The decision prompted an outpouring of anger on the streets of Kiev with protestors waving Ukraine and EU flags. It culminated Sunday - with an estimated 300,000 people on the streets - in the toppling of a statue of Vladimir Ilyich Lenin.

The "second very important element" of Ashton's visit is to ask for an investigation into the "violence against peaceful protestors," said the spokesperson.

Yanukovych ordered a crackdown on the protestors directly after the failed summit in Vilnius where the trade agreement was to be signed.

Media reports Monday said that riot police had been deployed in central Kiev with protesters occupying Independence Square and Kiev city hall for over a week.

The demonstrations have been the biggest the country has seen since the 2004 Orange Revolution.

EU-Ukraine relations have been in a state of flux since the Vilnius summit. Brussels has continued to hold the door open to Kiev signing the trade agreement at a later date.

More broadly it resulted in much analysis about the EU's way of doing business, whether its incremental approach based on abiding by democratic standards and rules can trump the more forceful geopolitical hand displayed by Russia's Vladimir Putin.

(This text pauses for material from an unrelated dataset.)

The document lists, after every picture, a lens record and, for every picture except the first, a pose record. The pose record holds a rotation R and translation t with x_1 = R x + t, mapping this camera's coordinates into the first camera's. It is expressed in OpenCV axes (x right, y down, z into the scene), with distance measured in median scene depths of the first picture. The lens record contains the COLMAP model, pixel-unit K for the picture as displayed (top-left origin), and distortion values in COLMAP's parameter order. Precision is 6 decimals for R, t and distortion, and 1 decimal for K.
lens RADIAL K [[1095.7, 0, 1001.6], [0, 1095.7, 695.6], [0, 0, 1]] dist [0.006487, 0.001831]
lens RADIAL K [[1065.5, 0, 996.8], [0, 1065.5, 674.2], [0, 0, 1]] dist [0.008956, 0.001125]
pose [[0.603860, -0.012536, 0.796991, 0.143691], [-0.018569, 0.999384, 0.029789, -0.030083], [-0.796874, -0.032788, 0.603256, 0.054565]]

Yanukovych, for his part, has kept relatively quiet over the last week.

According to the Guardian newspaper, he released a statement on Monday saying he supported an "all-nation round table" to find a political solution.

The EU has meanwhile given encouragement to Ukrainian protesters.

"I think the European Union has the right and the duty to stand by the people of Ukraine in this very difficult moment, because they are giving to Europe one of the greatest contributions that can be given," said European Commission President Jose Manuel Barroso.

"Those young people in the streets of Ukraine, with freezing temperatures, are writing the new narrative for Europe," he added.